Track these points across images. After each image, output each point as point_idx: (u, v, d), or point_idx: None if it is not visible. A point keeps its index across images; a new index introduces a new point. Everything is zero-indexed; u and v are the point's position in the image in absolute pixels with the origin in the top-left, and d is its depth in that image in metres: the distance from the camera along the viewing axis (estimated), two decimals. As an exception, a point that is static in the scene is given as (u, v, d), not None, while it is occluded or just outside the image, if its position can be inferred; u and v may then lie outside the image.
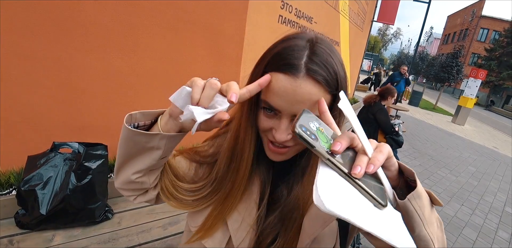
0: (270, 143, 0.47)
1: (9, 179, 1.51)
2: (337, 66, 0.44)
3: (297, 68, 0.42)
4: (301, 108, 0.40)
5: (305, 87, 0.41)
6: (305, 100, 0.41)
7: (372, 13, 7.00)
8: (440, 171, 4.46)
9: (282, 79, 0.42)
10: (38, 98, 1.58)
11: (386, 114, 2.89)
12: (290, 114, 0.43)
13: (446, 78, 11.76)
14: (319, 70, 0.42)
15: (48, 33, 1.50)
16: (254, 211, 0.52)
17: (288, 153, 0.48)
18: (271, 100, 0.43)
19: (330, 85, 0.43)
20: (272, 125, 0.45)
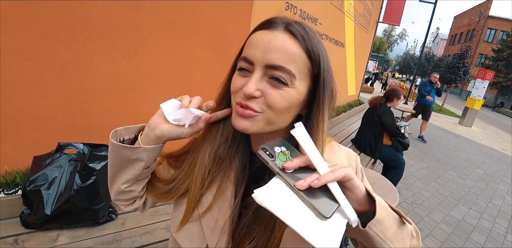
0: (238, 106, 0.45)
1: (15, 179, 1.53)
2: (316, 38, 0.46)
3: (275, 24, 0.44)
4: (274, 57, 0.42)
5: (281, 38, 0.43)
6: (279, 49, 0.42)
7: (378, 14, 6.95)
8: (447, 173, 4.40)
9: (259, 33, 0.45)
10: (44, 99, 1.60)
11: (392, 116, 2.86)
12: (262, 64, 0.42)
13: (453, 79, 11.61)
14: (298, 28, 0.44)
15: (53, 34, 1.52)
16: (227, 212, 0.52)
17: (254, 120, 0.45)
18: (247, 52, 0.44)
19: (307, 45, 0.44)
20: (244, 82, 0.44)
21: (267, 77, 0.43)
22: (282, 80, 0.42)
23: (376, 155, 2.96)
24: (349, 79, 5.89)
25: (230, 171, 0.54)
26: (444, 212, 3.09)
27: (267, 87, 0.43)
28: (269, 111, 0.44)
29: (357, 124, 4.56)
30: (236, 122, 0.46)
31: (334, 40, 4.28)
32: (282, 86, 0.43)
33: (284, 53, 0.42)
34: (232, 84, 0.47)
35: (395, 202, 1.65)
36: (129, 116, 1.91)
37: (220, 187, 0.54)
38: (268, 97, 0.43)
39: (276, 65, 0.42)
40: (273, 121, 0.46)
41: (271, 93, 0.43)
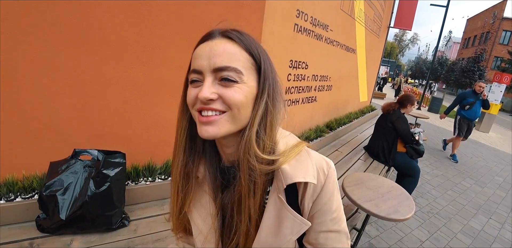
0: (200, 115, 0.47)
1: (32, 183, 1.57)
2: (251, 37, 0.50)
3: (212, 35, 0.49)
4: (218, 60, 0.45)
5: (220, 43, 0.47)
6: (221, 52, 0.45)
7: (389, 19, 6.89)
8: (465, 181, 4.25)
9: (201, 46, 0.49)
10: (60, 106, 1.64)
11: (406, 123, 2.80)
12: (210, 69, 0.45)
13: (467, 83, 11.35)
14: (233, 32, 0.49)
15: (68, 44, 1.57)
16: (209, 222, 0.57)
17: (219, 124, 0.47)
18: (194, 64, 0.48)
19: (246, 44, 0.48)
20: (197, 92, 0.46)
21: (217, 81, 0.46)
22: (231, 78, 0.45)
23: (390, 163, 2.90)
24: (360, 85, 5.83)
25: (204, 184, 0.58)
26: (462, 222, 2.97)
27: (220, 88, 0.46)
28: (231, 108, 0.46)
29: (369, 131, 4.49)
30: (202, 131, 0.47)
31: (345, 46, 4.26)
32: (232, 84, 0.46)
33: (227, 55, 0.46)
34: (188, 96, 0.49)
35: (411, 212, 1.60)
36: (141, 124, 1.94)
37: (199, 201, 0.59)
38: (224, 96, 0.45)
39: (222, 67, 0.45)
40: (237, 118, 0.47)
41: (226, 92, 0.45)
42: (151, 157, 1.96)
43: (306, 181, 0.49)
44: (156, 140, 2.03)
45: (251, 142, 0.47)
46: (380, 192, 1.81)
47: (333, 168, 0.54)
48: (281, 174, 0.49)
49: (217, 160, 0.58)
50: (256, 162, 0.47)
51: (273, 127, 0.51)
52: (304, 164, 0.51)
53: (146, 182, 1.84)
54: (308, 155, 0.53)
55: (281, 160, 0.49)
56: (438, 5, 11.46)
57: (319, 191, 0.51)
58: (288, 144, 0.52)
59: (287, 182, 0.48)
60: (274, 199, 0.51)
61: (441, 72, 14.96)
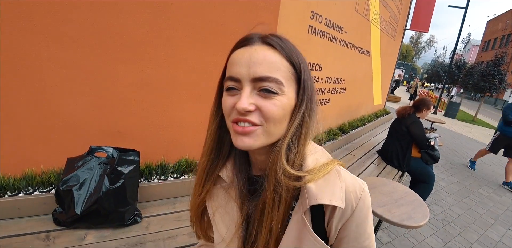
0: (235, 125, 0.45)
1: (49, 178, 1.62)
2: (291, 44, 0.48)
3: (252, 40, 0.46)
4: (259, 69, 0.42)
5: (260, 51, 0.44)
6: (261, 61, 0.43)
7: (405, 21, 6.76)
8: (482, 189, 4.09)
9: (239, 51, 0.46)
10: (79, 104, 1.70)
11: (421, 127, 2.73)
12: (249, 79, 0.43)
13: (487, 88, 10.94)
14: (274, 39, 0.46)
15: (87, 44, 1.62)
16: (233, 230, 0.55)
17: (255, 136, 0.45)
18: (231, 71, 0.46)
19: (287, 52, 0.45)
20: (235, 101, 0.45)
21: (256, 91, 0.44)
22: (272, 90, 0.43)
23: (403, 168, 2.83)
24: (375, 88, 5.73)
25: (232, 191, 0.57)
26: (479, 231, 2.86)
27: (259, 99, 0.44)
28: (268, 122, 0.45)
29: (383, 135, 4.40)
30: (238, 141, 0.46)
31: (360, 48, 4.20)
32: (273, 95, 0.44)
33: (267, 64, 0.43)
34: (224, 105, 0.47)
35: (425, 219, 1.56)
36: (155, 123, 1.98)
37: (224, 207, 0.57)
38: (263, 108, 0.44)
39: (263, 77, 0.43)
40: (272, 133, 0.46)
41: (265, 104, 0.43)
42: (164, 156, 1.99)
43: (331, 204, 0.45)
44: (169, 139, 2.06)
45: (280, 155, 0.46)
46: (394, 198, 1.77)
47: (367, 192, 0.49)
48: (305, 193, 0.46)
49: (247, 167, 0.57)
50: (283, 176, 0.45)
51: (306, 139, 0.49)
52: (332, 184, 0.47)
53: (159, 181, 1.86)
54: (338, 176, 0.48)
55: (308, 178, 0.46)
56: (456, 7, 11.14)
57: (349, 215, 0.47)
58: (319, 161, 0.49)
59: (311, 202, 0.45)
60: (297, 218, 0.48)
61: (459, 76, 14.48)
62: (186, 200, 1.88)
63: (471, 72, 12.41)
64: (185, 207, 1.78)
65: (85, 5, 1.56)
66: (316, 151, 0.51)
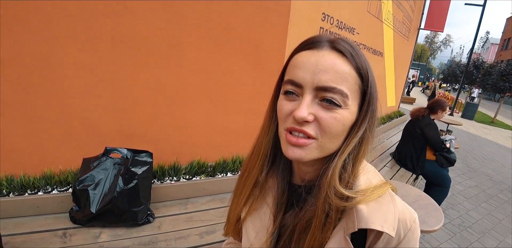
^^^^^^^^
TASK ITEM: Your reply should be the entries above, repeated exactly and free of pictures.

RESPONSE:
Track these points across images. After each image, output each point as point_idx: (u, v, d), or point_idx: None if it is not visible. A point keeps its index across images; a new index introduces a new point. Everything is zero-indexed; u and v are the point's position in the image in absolute pixels with the origin in the top-left, and d is its depth in that image in metres: the distance from the camera along the viewing axis (estimated), two decimals. As an exception, a point that is static in the scene is given as (u, v, d), not None, while it is occluded or just outside the image, if its position can be inferred; u and v may then lie outside the image.
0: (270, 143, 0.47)
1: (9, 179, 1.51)
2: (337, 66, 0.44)
3: (297, 68, 0.42)
4: (301, 108, 0.40)
5: (305, 87, 0.41)
6: (305, 100, 0.41)
7: (372, 13, 7.00)
8: (440, 171, 4.46)
9: (282, 79, 0.42)
10: (38, 98, 1.58)
11: (386, 114, 2.89)
12: (290, 114, 0.43)
13: (446, 78, 11.76)
14: (319, 70, 0.42)
15: (48, 33, 1.50)
16: (254, 211, 0.52)
17: (288, 153, 0.48)
18: (271, 100, 0.43)
19: (330, 85, 0.43)
20: (272, 125, 0.45)
0: (238, 106, 0.45)
1: (15, 179, 1.53)
2: (316, 38, 0.46)
3: (275, 24, 0.44)
4: (274, 57, 0.42)
5: (281, 38, 0.43)
6: (279, 49, 0.42)
7: (378, 14, 6.95)
8: (447, 173, 4.40)
9: (259, 33, 0.45)
10: (44, 99, 1.60)
11: (392, 116, 2.86)
12: (262, 64, 0.42)
13: (453, 79, 11.61)
14: (298, 28, 0.44)
15: (53, 34, 1.52)
16: (227, 212, 0.52)
17: (254, 120, 0.45)
18: (247, 52, 0.44)
19: (307, 45, 0.44)
20: (244, 82, 0.44)
21: (267, 77, 0.43)
22: (282, 80, 0.42)
23: (376, 155, 2.96)
24: (349, 79, 5.89)
25: (230, 171, 0.54)
26: (444, 212, 3.09)
27: (267, 87, 0.43)
28: (269, 111, 0.44)
29: (357, 124, 4.56)
30: (236, 122, 0.46)
31: (334, 40, 4.28)
32: (282, 86, 0.43)
33: (284, 53, 0.42)
34: (232, 84, 0.47)
35: (395, 202, 1.65)
36: (129, 116, 1.91)
37: (220, 187, 0.54)
38: (268, 97, 0.43)
39: (276, 65, 0.42)
40: (273, 121, 0.46)
41: (271, 93, 0.43)
0: (200, 115, 0.47)
1: (32, 183, 1.57)
2: (251, 37, 0.50)
3: (212, 35, 0.49)
4: (218, 60, 0.45)
5: (220, 43, 0.47)
6: (221, 52, 0.45)
7: (389, 19, 6.89)
8: (465, 181, 4.25)
9: (201, 46, 0.49)
10: (60, 106, 1.64)
11: (406, 123, 2.80)
12: (210, 69, 0.45)
13: (467, 83, 11.35)
14: (233, 32, 0.49)
15: (68, 44, 1.57)
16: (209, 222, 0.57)
17: (219, 124, 0.47)
18: (194, 64, 0.48)
19: (246, 44, 0.48)
20: (197, 92, 0.46)
21: (217, 81, 0.46)
22: (231, 78, 0.45)
23: (390, 163, 2.90)
24: (360, 85, 5.83)
25: (204, 184, 0.58)
26: (462, 222, 2.97)
27: (220, 88, 0.46)
28: (231, 108, 0.46)
29: (369, 131, 4.49)
30: (202, 131, 0.47)
31: (345, 46, 4.26)
32: (232, 84, 0.46)
33: (227, 55, 0.46)
34: (188, 96, 0.49)
35: (411, 212, 1.60)
36: (141, 124, 1.94)
37: (199, 201, 0.59)
38: (224, 96, 0.45)
39: (222, 67, 0.45)
40: (237, 118, 0.47)
41: (226, 92, 0.45)
42: (151, 157, 1.96)
43: (306, 181, 0.49)
44: (156, 140, 2.03)
45: (251, 142, 0.47)
46: (380, 192, 1.81)
47: (333, 168, 0.54)
48: (281, 174, 0.49)
49: (217, 160, 0.58)
50: (256, 162, 0.47)
51: (273, 127, 0.51)
52: (304, 164, 0.51)
53: (146, 182, 1.84)
54: (308, 155, 0.53)
55: (281, 160, 0.49)
56: (438, 5, 11.46)
57: (319, 191, 0.51)
58: (288, 144, 0.52)
59: (287, 182, 0.48)
60: (274, 199, 0.51)
61: (441, 72, 14.96)
0: (235, 125, 0.45)
1: (49, 178, 1.62)
2: (291, 44, 0.48)
3: (252, 40, 0.46)
4: (259, 69, 0.42)
5: (260, 51, 0.44)
6: (261, 61, 0.43)
7: (405, 21, 6.76)
8: (482, 189, 4.09)
9: (239, 51, 0.46)
10: (79, 104, 1.70)
11: (421, 127, 2.73)
12: (249, 79, 0.43)
13: (487, 88, 10.94)
14: (274, 39, 0.46)
15: (87, 44, 1.62)
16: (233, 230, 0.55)
17: (255, 136, 0.45)
18: (231, 71, 0.46)
19: (287, 52, 0.45)
20: (235, 101, 0.45)
21: (256, 91, 0.44)
22: (272, 90, 0.43)
23: (403, 168, 2.83)
24: (375, 88, 5.73)
25: (232, 191, 0.57)
26: (479, 231, 2.86)
27: (259, 99, 0.44)
28: (268, 122, 0.45)
29: (383, 135, 4.40)
30: (238, 141, 0.46)
31: (360, 48, 4.20)
32: (273, 95, 0.44)
33: (267, 64, 0.43)
34: (224, 105, 0.47)
35: (425, 219, 1.56)
36: (155, 123, 1.98)
37: (224, 207, 0.57)
38: (263, 108, 0.44)
39: (263, 77, 0.43)
40: (272, 133, 0.46)
41: (265, 104, 0.43)
42: (164, 156, 1.99)
43: (331, 204, 0.45)
44: (169, 139, 2.06)
45: (280, 155, 0.46)
46: (394, 198, 1.77)
47: (367, 192, 0.49)
48: (305, 193, 0.46)
49: (247, 167, 0.57)
50: (283, 176, 0.45)
51: (306, 139, 0.49)
52: (332, 184, 0.47)
53: (159, 181, 1.86)
54: (338, 176, 0.48)
55: (308, 178, 0.46)
56: (456, 7, 11.14)
57: (349, 215, 0.47)
58: (319, 161, 0.49)
59: (311, 202, 0.45)
60: (297, 218, 0.48)
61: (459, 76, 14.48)
62: (186, 200, 1.88)
63: (471, 72, 12.41)
64: (185, 207, 1.78)
65: (85, 5, 1.56)
66: (316, 151, 0.51)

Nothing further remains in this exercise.